SVB crisis drives concern on Japan lenders’ exposure to US bonds

BLOOMBERG

The troubles at Silicon Valley Bank and its subsequent collapse have driven investor attention to the heavy investment in US bonds by Japan’s lenders, casting a pall over their shares.
SVB’s woes have been rooted in tens of billions of dollars it plowed into longer-term bonds, confident that rates would stay steady. Japanese banks have also stepped up investment in foreign debt over the past decade as outgoing BOJ Governor Haruhiko Kuroda’s aggressive monetary easing crushed domestic yields.
While there aren’t any alarm bells ringing over the health of Japan’s banking sector — with the size of foreign-debt investment significantly smaller than that for domestic securities — investors are nonetheless worried over potential losses.

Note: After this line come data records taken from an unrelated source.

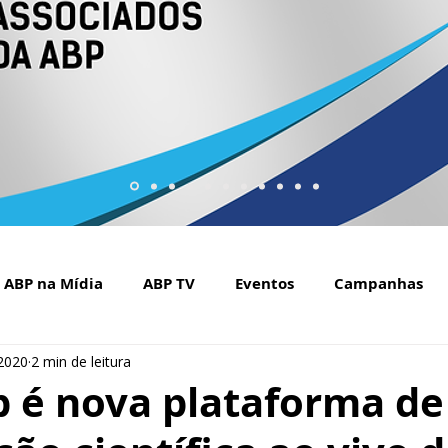
ABP na Mídia
ABP TV
Eventos
Campanhas
 2020
2 min de leitura
Setembro Amarelo na mídia
Covid-19
ABP Web
 é nova plataforma de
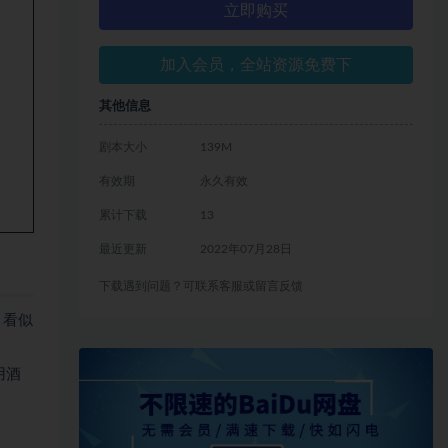
立即购买
加入会员，全站资源免费下
其他信息
剧本大小
139M
有效期
永久有效
累计下载
13
最近更新
2022年07月28日
下载遇到问题？可联系客服或留言反馈
，看似
用酒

The Topix Bank Index tumbled more than 7%, bringing its losses over three sessions to nearly 16%. That dragged on the broader Topix index, which led the day’s declines in Asia by falling 3%. The MSCI Asia Pacific Index shed 1.3%.
“It’s natural for equity investors to consider again the interest-rate risk of Japanese regional banks’ bond holdings,” said Michael Makdad, senior analyst at Morningstar. “I don’t think Japanese depositors face risk to their deposits in any case, but the share prices of the regional banks aren’t the same as their deposits.”
The value-at-risk of big Japanese banks’ dollar bond holdings has increased to 2.29 trillion yen ($17b) in April-June 2022, compared to 1.2 trillion yen in early 2014, according to BOJ data.